We just woke up to the call to worship. It is a perfect and fitting end to our stay in Dubai. My brain has been churning away because of your comments asking about cultural differences. I plan on blogging about yesterday on the plane, but before I start packing…
I have felt the sexism, but I want to clarify. I wanted to stay off the beaten path. And I succeeded. One person working at the hotel asked Jim how we even found this place. He said, “My wife found it on the Internet.” A couple of times before we spoke people called us Australian or English, mainly because Americans do not stay in the less touristy areas. Even Brits and Aussies are not plentiful here. In the area we are staying most of the people seem to be Indian or Middle Eastern.

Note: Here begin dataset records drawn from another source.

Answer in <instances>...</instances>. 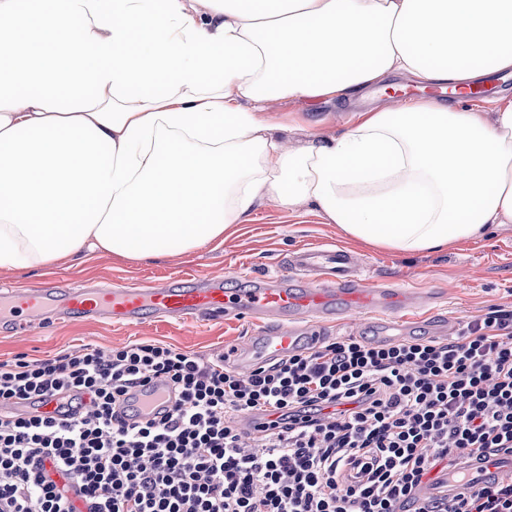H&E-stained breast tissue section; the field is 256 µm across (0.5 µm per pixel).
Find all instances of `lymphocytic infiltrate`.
Listing matches in <instances>:
<instances>
[{
  "instance_id": "1",
  "label": "lymphocytic infiltrate",
  "mask_w": 512,
  "mask_h": 512,
  "mask_svg": "<svg viewBox=\"0 0 512 512\" xmlns=\"http://www.w3.org/2000/svg\"><path fill=\"white\" fill-rule=\"evenodd\" d=\"M167 380L157 420L114 412ZM68 395L75 412L0 417V512H512V476L453 500L413 489L470 460L512 453V310L456 338L347 337L243 374L160 342L0 362V408ZM275 421L248 442L237 423Z\"/></svg>"
}]
</instances>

When a man enters into conversation with one of us it is mostly Jim but occasionally Sean they speak to. When I do enter into the conversation the people have been taken aback, generally (unless they have been from India. The Indian men have behaved as if it is normal. Even the Muslims from India. Thank goodness for that). The speaker looks at who is talking, sees it is an American female, and readjusts that they are directing the entire conversation to Jim or Sean. There are very few woman on the streets in the area where we are staying and very very few that are Caucasian. All of those who are have obviously been tourists.
The Arabic men in Al Ain were great to all men and women. There was no difference in treatment. But the women with them, the few there were, were hidden inside and behind burka like outfits. They wore a strange mask instead of the one piece outfit. The men were laughing, dancing with each other, hanging out, and having a good time. The women were not. It was a view into a practice we found disturbing without having to experience it. It is especially disturbing because it is the status quo. There were some serving women who were dressed in brightly colored outfits. We were told they were servants from Africa.
I wonder if this is similar to how it must have felt for abolitionists and free people of color who visited the South of the United States before slavery was abolished. It is hard to see 1/2 the population have all rights and freedoms, and 1/2 the population be subjugated, with the vast majority of the population accepting it as the way of things.
We do not know how the women here feel. We have not spoken to one woman from the UAE during our stay. But to our Western way of thinking, free is better than not. We have had a great time, but what an eye opener.